Es sind kleine Abfallklumpen, die Uran und Radium enthalten: In Asphalt eingebettet, bilden sie kleine, aber umso intensivere radioaktive Bereiche. An Bruchstellen tritt zusätzlich giftiges Gas aus. Kommissar Zufall brachte einen Niederösterreicher auf die Spur – die „Krone“ hat die Story und seine Forschungsbeweise.
Das Abfallprodukt der Düngererzeugung wird dem Asphalt beigemischt, um Kosten zu sparen. Anders formuliert: Das mit strahlendem Radium versetzte Restmaterial wurde von einer Firma im Rahmen einer Straßensanierung offenbar mit wenig Aufwand günstig „entsorgt“.
Plötzlich schlug das Dosimeter aus – mitten in der Stadt.
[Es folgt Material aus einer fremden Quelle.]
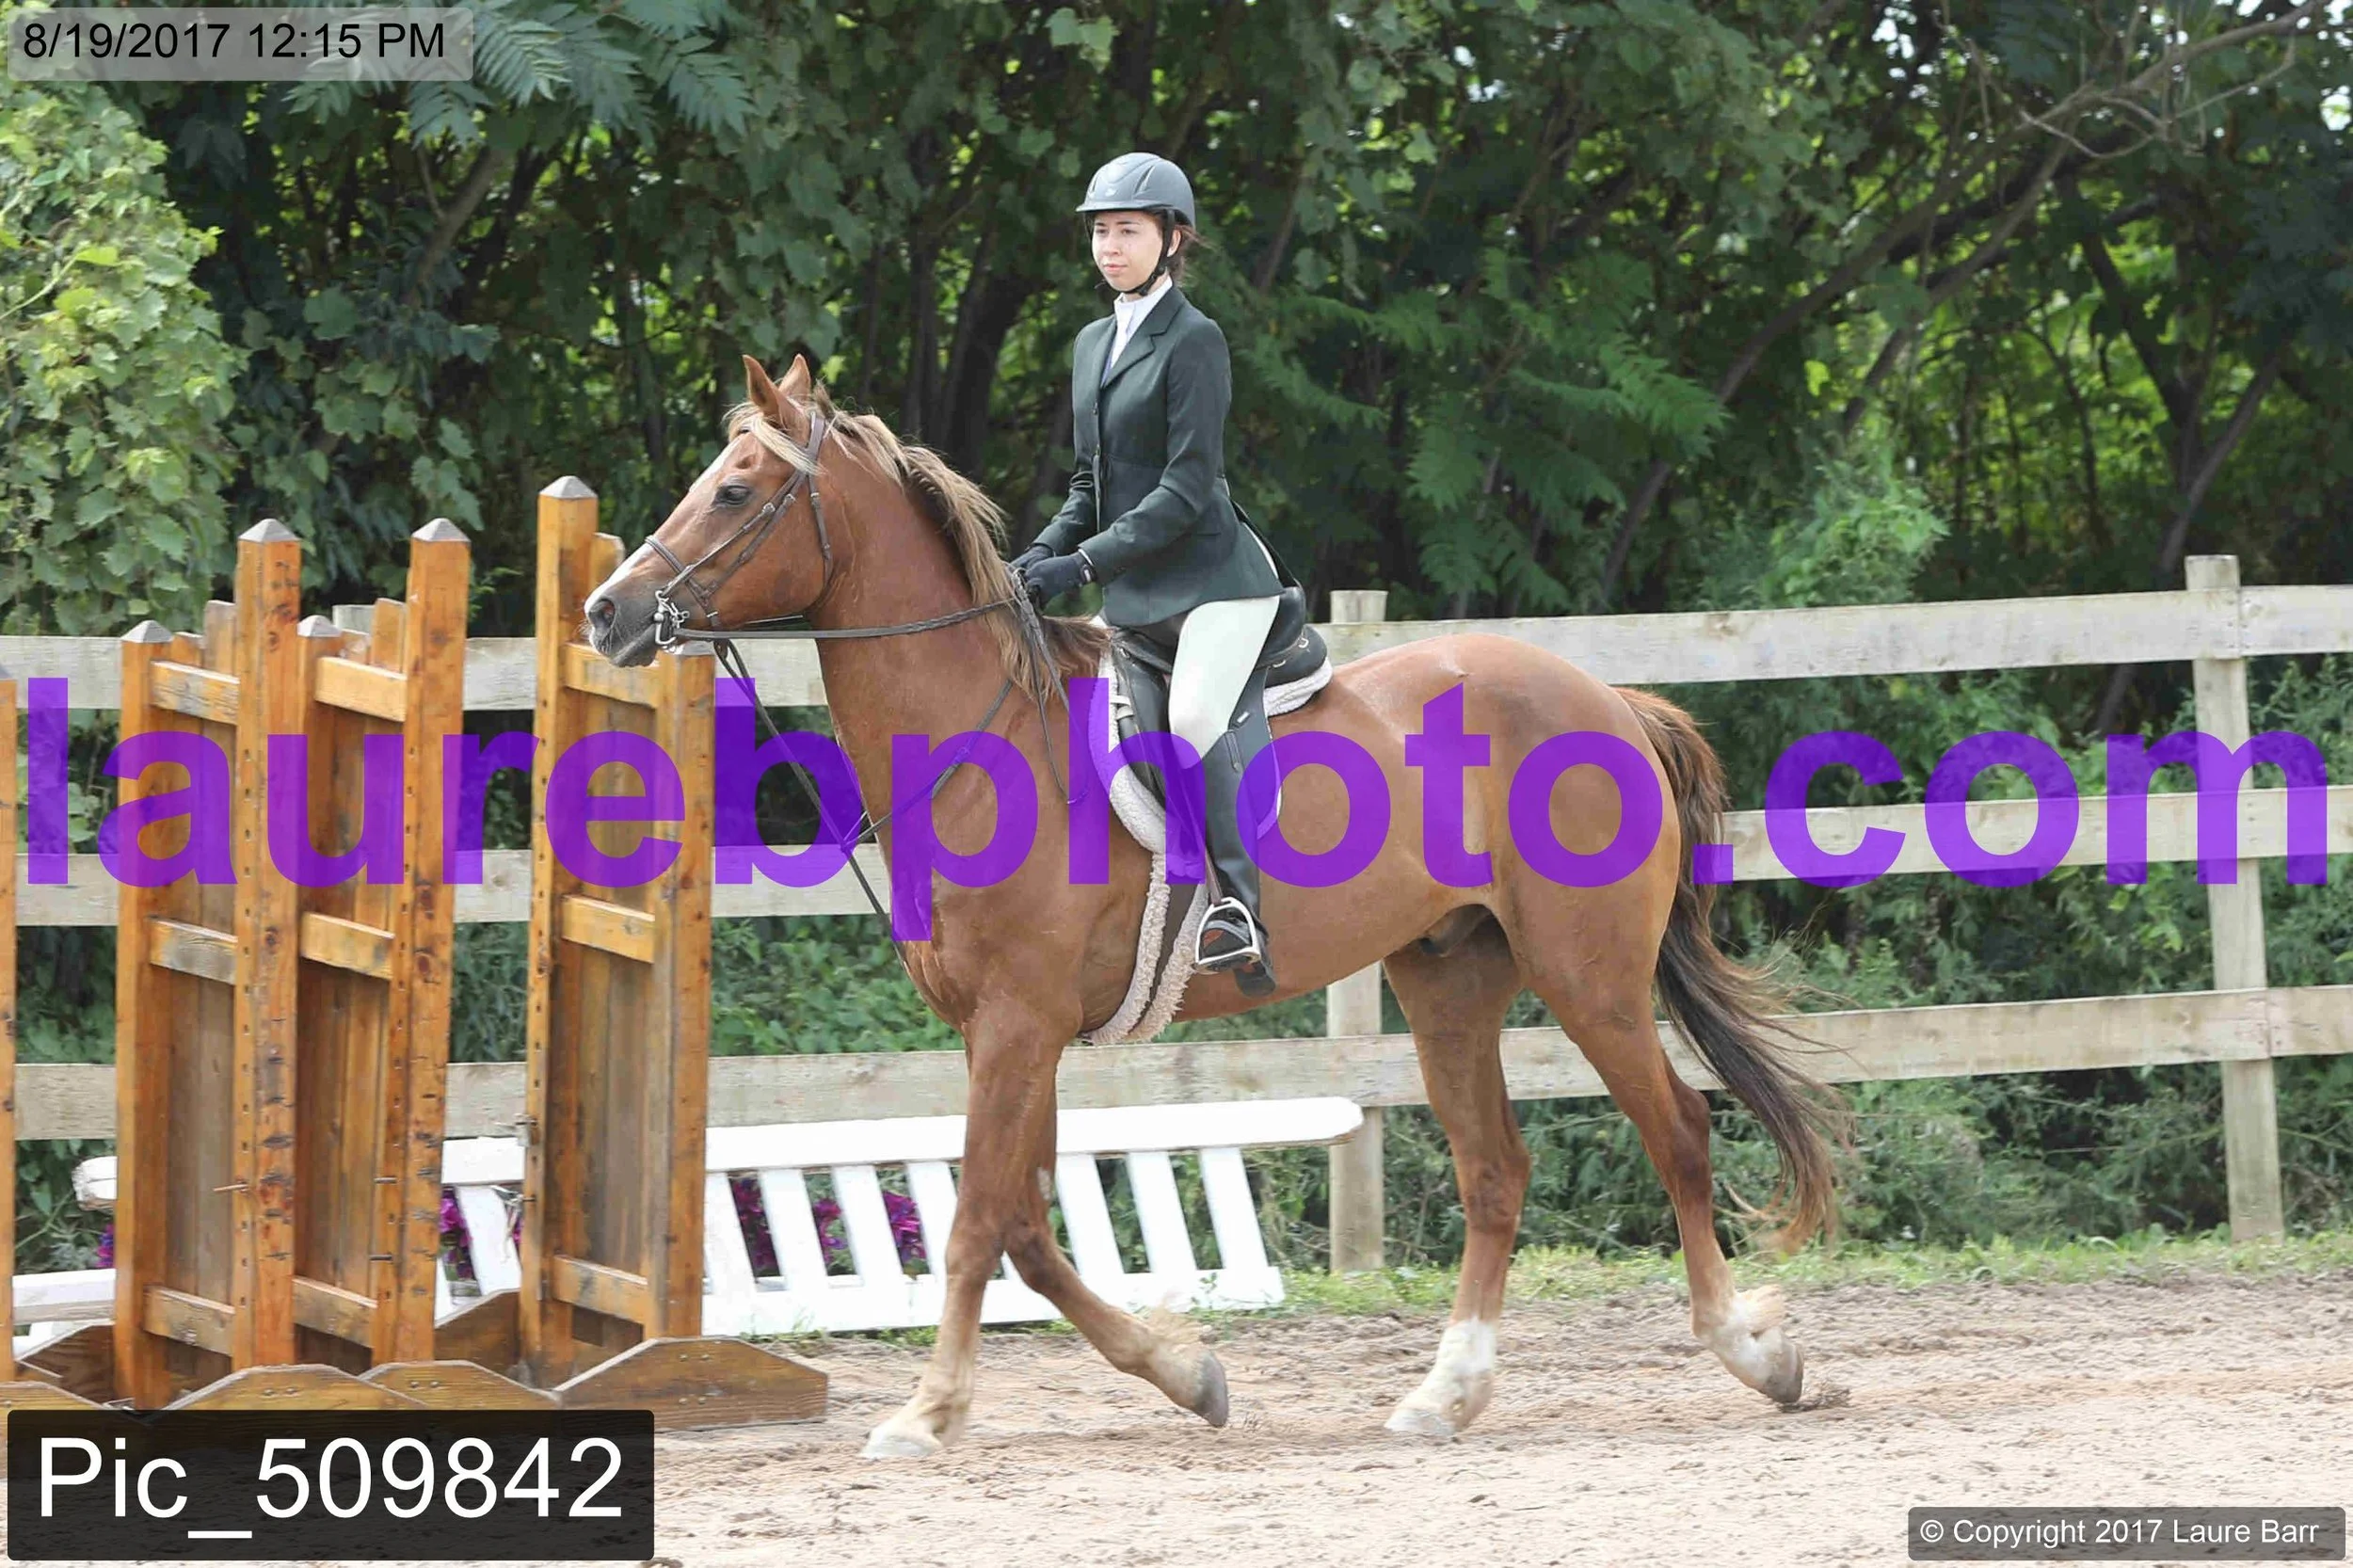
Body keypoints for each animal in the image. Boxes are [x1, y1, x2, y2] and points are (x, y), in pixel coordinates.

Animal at [582, 353, 1843, 1457]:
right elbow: (1028, 1232)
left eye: (733, 489)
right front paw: (1188, 1375)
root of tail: (1611, 697)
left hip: (1587, 975)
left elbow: (976, 1225)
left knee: (1676, 1132)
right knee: (1496, 1171)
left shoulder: (1017, 1024)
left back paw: (1755, 1356)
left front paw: (926, 1414)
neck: (977, 735)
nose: (605, 613)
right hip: (1448, 975)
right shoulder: (1011, 1033)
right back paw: (1443, 1395)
Großer Aufruhr: Was ist es, das aus dem Untergrund eine gefährliche Dosis radioaktiver Strahlen nach oben schickt? Die Intensität war so hoch, dass das Rathaus Bleiplatten auf den geheimnisvollen Strahlungspunkt legen ließ. Nach Abgraben der Stelle dann die Überraschung: Die Radioaktivität ging von einem einzigen mittelgroßen Korn aus – Phosphorgips, der offenbar durch die Zerkleinerungsmaschine gerutscht war und volle Strahlkraft hatte.
Silvesterspaziergang war Ursache für Knalleffekt am Neujahrstag
Passiert ist das vor vier Jahren im deutschen Thüringen, dann wuchs Gras über den Asphalt-Vorfall. Das Baumaterial wird schließlich von finanzkräftigen Erzeugerkonzernen hergestellt, die Nachfrage ist groß, es wird viel geforscht und Neues wenig hinterfragt.
Wir gingen der rätselhaften Sache mit einem geeichten Messgerät nochmals nach – quer durch die Stadt. Der Geigerzähler schlug mehrfach aus: Den Höchstwert haben wir sogar nahe des Volksschuleinganges gemessen.
Der Göllersdorfer „Krone“-Leser – er ist vierfacher Vater
Hierzulande waren Verunreinigungen trotz ihrer hohen Strahlkraft noch kein Thema. Bis zu dem Tag, als der Zufall einen Niederösterreicher nach der Silvesternacht den gefährlichen Molekülverfall im Asphalt ans Tageslicht bringen ließ.
Der Gast eine Feierrunde in Göllersdorf im Bezirk Hollabrunn bemerkte, dass er das Dosimeter seiner Firma versehentlich noch bei sich trug. Nach einer Dorfrunde zwecks Feuerwerk-Schauen folgte der Ernüchterung des lustigen Jahreswechsels ein Knalleffekt: In der Speicherauswertung des Geigerzählers schossen an zwei Zeitpunkten die Strahlungswerte wie eine Rakete in die Höhe.
„Wir konnten uns das nicht erklären. Also kontrollierten wir nach und entdeckten auch an anderen Stellen erhöhte Messwerte. Vor allem dort, wo nach Schäden neuer Asphalt war“, bekräftigt der Mann Zweifel. Nachdem die „Krone“ den ähnlichen Vorfall in Thüringen eruierte, erhärtete sich die Vermutung, dass auch hier Phosphorgips im Asphalt „verschwinden“ könnte.
Asphalterzeuger halten Mischanteile ihrer Produkte geheim
Fakt ist jedenfalls: Offiziell werden 70.000 Tonnen Phosphorgips jährlich importiert. Auch ein Blick in ein Online-Verzeichnis der Abnehmerfirmen führt nicht zu den Endverbrauchern.
Klumpenbildung verstärkt Strahlung sehr, im Gegenteil zu Stellungnahmen
Selbiges bei zuständigen Landesstellen, Spartensprechern der Wirtschaft oder Straßenbau-Experten: Man verwies auf die ausführenden Unternehmen – diese wiederum auf ihre Zulieferer. Detaillierte „Asphaltrezepte“ sind als Ergebnis von zahlreichen Forschungen interne Verschlusssache.
Keine Bedenken jenseits des großen Teiches: Florida lässt mischen
Angesichts der in Österreich steigenden Asphaltmischproduktion von etwa sieben Millionen Tonnen jährlich fürchtet der Göllersdorfer Bürger, dass irgendwann „amerikanische Verhältnisse“ über den Atlantik schwappen: Denn in Florida wurde trotz zahlreicher Bürgerproteste die Beimischung von Chlorgips im vergangenen April für den ganzen Bundesstaat genehmigt.